Bill Aiken puts a positive spin on the split, saying the division freed Soka Gakkai from the fanaticism of the fundamentalist priests. Without the clerics there would no longer be a need for aggressive proselytizing, no more talk of world domination, and no more intolerance of other religions. "We were saddled with this dogmatic approach to religion while in a pluralistic society like the U.S.," Aiken says, "and it didn't work."
Which brings us to the late Nineties, a time when Soka Gakkai's power is increasing in Japan and spreading around the world. (The group is especially popular in Brazil.) SGI-USA certainly is a more culturally sensitive organization today than it was a decade ago, but the schism has also brought out flashes of the old-style fanaticism. Soka Gakkai Internet newsgroups are alive with name-calling and smear campaigns. One entertaining site, http://members.aol.com/tomoda97/nikken/heritage.htm, shows a picture of a Nichiren priest surrounded by fully clothed Japanese women, the Buddhist equivalent of a sex scandal.

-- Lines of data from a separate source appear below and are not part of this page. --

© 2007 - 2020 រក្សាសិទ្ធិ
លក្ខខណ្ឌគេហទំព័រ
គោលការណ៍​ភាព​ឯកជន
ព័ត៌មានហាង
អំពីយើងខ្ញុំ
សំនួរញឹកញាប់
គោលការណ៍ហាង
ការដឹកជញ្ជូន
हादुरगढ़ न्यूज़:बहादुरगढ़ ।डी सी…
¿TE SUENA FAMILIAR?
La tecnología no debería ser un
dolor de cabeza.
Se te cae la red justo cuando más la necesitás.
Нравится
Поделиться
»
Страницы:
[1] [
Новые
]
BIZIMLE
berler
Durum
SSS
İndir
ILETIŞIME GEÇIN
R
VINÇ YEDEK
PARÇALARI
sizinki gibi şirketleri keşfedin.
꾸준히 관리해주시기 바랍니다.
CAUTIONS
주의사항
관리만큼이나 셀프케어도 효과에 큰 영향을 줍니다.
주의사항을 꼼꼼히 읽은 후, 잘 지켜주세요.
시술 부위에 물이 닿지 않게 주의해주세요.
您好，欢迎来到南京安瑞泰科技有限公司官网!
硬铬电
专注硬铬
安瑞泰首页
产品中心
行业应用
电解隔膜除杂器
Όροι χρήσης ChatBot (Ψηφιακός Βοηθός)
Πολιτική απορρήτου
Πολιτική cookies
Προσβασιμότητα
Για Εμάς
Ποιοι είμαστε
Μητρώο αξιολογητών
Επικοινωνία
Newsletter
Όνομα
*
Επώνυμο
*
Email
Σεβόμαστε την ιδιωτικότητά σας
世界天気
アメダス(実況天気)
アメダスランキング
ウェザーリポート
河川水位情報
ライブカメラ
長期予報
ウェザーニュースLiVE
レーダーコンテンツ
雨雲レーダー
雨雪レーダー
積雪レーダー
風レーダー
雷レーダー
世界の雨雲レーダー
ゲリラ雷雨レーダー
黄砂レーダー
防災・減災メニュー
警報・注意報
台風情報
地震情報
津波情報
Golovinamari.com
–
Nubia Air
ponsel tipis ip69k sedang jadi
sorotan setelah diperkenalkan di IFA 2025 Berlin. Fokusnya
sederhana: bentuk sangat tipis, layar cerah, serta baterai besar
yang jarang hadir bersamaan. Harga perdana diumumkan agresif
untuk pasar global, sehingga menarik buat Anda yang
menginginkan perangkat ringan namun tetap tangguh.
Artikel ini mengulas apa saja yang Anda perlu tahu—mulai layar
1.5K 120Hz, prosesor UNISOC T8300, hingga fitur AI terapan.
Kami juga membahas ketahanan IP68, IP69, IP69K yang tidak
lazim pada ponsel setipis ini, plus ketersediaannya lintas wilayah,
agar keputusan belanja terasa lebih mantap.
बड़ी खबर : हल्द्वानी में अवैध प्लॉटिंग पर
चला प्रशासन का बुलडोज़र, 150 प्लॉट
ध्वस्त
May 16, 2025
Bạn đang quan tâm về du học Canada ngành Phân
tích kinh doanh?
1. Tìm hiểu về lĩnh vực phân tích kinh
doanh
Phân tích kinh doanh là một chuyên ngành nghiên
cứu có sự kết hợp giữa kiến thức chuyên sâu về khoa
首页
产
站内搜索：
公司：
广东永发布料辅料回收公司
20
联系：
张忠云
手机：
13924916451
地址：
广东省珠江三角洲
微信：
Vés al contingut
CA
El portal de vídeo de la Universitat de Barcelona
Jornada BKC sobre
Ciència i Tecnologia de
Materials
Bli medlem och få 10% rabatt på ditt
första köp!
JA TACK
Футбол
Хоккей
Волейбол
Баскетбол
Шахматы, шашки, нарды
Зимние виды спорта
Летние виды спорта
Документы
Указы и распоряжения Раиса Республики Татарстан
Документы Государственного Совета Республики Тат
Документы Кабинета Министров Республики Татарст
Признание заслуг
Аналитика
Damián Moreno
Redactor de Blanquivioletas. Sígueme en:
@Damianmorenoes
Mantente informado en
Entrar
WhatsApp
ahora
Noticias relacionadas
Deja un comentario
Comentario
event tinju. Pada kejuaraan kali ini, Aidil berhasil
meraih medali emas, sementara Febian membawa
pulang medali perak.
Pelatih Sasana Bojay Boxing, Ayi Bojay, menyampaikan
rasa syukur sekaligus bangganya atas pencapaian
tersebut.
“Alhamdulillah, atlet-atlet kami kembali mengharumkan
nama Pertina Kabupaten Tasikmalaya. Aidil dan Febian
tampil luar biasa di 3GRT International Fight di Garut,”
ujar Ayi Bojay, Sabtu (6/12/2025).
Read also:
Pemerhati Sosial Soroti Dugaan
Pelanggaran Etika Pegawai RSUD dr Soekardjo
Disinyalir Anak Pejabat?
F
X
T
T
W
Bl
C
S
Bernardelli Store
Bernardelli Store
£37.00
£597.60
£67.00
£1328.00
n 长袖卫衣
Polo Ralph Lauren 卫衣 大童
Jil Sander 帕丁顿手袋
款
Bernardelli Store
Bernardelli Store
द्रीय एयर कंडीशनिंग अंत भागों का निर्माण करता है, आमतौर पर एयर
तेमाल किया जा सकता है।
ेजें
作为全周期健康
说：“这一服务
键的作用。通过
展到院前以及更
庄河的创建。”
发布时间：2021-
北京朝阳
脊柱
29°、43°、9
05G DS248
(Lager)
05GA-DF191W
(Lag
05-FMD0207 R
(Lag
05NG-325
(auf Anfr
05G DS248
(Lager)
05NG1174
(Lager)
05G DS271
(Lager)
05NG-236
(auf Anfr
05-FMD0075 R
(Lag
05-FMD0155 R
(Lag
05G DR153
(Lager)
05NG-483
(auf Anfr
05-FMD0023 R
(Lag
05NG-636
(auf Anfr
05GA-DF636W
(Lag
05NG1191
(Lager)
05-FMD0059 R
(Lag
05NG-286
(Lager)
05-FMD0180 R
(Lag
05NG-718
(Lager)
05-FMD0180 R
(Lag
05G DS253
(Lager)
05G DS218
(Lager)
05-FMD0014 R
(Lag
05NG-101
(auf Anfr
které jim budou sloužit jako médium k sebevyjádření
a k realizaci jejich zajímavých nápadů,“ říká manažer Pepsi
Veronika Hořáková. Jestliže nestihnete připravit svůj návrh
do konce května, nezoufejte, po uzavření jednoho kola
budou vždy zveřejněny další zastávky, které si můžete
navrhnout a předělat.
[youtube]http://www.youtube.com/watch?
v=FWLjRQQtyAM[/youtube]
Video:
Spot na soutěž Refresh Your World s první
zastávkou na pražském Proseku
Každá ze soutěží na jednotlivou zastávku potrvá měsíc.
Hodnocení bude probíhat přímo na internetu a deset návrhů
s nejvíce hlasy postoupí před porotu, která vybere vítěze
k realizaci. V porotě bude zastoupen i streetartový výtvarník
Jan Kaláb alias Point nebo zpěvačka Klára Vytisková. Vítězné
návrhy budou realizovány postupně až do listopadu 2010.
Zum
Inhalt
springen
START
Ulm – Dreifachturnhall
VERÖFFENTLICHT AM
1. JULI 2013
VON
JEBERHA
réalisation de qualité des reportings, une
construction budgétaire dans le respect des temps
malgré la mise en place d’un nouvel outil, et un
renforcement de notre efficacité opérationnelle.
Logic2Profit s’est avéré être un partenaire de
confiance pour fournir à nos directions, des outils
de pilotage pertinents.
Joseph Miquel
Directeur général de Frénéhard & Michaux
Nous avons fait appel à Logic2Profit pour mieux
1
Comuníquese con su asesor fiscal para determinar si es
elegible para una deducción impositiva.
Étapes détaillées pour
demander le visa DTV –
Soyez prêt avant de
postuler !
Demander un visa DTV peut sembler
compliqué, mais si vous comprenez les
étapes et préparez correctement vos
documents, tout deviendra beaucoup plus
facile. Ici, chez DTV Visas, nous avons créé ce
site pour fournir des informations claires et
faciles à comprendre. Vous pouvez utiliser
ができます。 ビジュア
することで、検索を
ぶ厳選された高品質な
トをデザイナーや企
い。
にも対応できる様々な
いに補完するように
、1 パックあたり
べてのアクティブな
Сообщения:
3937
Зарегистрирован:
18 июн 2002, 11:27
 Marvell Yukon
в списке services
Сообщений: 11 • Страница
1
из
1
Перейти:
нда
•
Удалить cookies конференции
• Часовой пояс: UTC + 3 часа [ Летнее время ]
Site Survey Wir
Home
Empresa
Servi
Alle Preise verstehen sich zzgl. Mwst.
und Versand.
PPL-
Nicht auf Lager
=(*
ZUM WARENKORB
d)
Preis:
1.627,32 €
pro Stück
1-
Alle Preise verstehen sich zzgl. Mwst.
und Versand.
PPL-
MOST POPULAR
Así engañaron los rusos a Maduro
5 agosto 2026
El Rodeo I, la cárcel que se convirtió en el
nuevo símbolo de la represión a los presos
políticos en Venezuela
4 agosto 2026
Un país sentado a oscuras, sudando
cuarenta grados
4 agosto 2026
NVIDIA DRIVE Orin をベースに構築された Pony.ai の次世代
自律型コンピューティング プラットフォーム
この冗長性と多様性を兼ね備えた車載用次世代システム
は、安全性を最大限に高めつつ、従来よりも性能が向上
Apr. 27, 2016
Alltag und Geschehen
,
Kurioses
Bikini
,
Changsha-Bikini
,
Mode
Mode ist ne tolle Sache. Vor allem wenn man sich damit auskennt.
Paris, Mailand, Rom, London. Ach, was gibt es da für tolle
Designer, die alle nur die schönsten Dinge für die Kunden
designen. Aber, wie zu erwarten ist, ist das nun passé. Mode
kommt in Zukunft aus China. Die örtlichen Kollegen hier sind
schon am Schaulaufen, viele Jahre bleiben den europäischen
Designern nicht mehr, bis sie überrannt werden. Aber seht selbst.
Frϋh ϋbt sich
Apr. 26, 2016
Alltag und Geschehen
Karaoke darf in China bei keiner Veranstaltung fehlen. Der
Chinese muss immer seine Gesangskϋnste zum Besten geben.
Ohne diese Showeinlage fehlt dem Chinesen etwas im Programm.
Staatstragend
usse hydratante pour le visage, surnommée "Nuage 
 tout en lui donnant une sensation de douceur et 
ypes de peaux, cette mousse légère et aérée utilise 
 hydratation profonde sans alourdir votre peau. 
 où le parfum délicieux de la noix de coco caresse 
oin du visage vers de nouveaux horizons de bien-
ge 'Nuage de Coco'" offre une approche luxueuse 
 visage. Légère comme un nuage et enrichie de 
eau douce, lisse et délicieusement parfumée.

Some SGI-USA members have poured a lot of time and karmic energy into efforts to close the six Nichiren temples in the United States. Factions on the Internet are calling for a chant-a-thon of sorts to shutter the temples, which Aiken says were built with donations from SGI-USA members prior to the split. "They feel very unhappy they are now centers for attacking and criticizing our efforts," he says.
Steven Heine is one person who doesn't fully buy into the notion of a more benign SGI-USA. As a professor of religious studies at Florida International University, Heine is quite familiar with Nichiren Buddhism. He believes its fanatical side has been downplayed for the American palate, but that it's still there. "What they do in America," Heine asserts, "they offer what I call prosperity theology, the idea that if you do these things you will get a better job, a better house, more money, and so forth. They kind of keep that fundamental strain and exclusivity in the background. They are good at promoting 'what we can do for you' to Americans who are looking for an answer in a very practical sense."
But Heine believes the true nature of Soka Gakkai comes through after followers practice for a while. "I think there are a lot of stages you go through where it is not manifested," he says. "They lure you in by offering you the prosperity stuff." By way of illustration, Heine points to the parable of the burning house, from the second chapter of the Lotus Sutra.
A man's house is on fire and his children are trapped inside. They'll die if they don't get out, but they don't respond to the man's urging that they flee the flames because they don't understand the word fire. So the man lies to his children, telling them there is a chariot outside waiting to take them away. They run out of the house and are saved.
Soka Gakkai is the father, says Heine, and the uninitiated masses are the children: "The end justifies the means. It's the Buddha as father figure, the compassionate father who must figure out a way to save his children. We are all his children."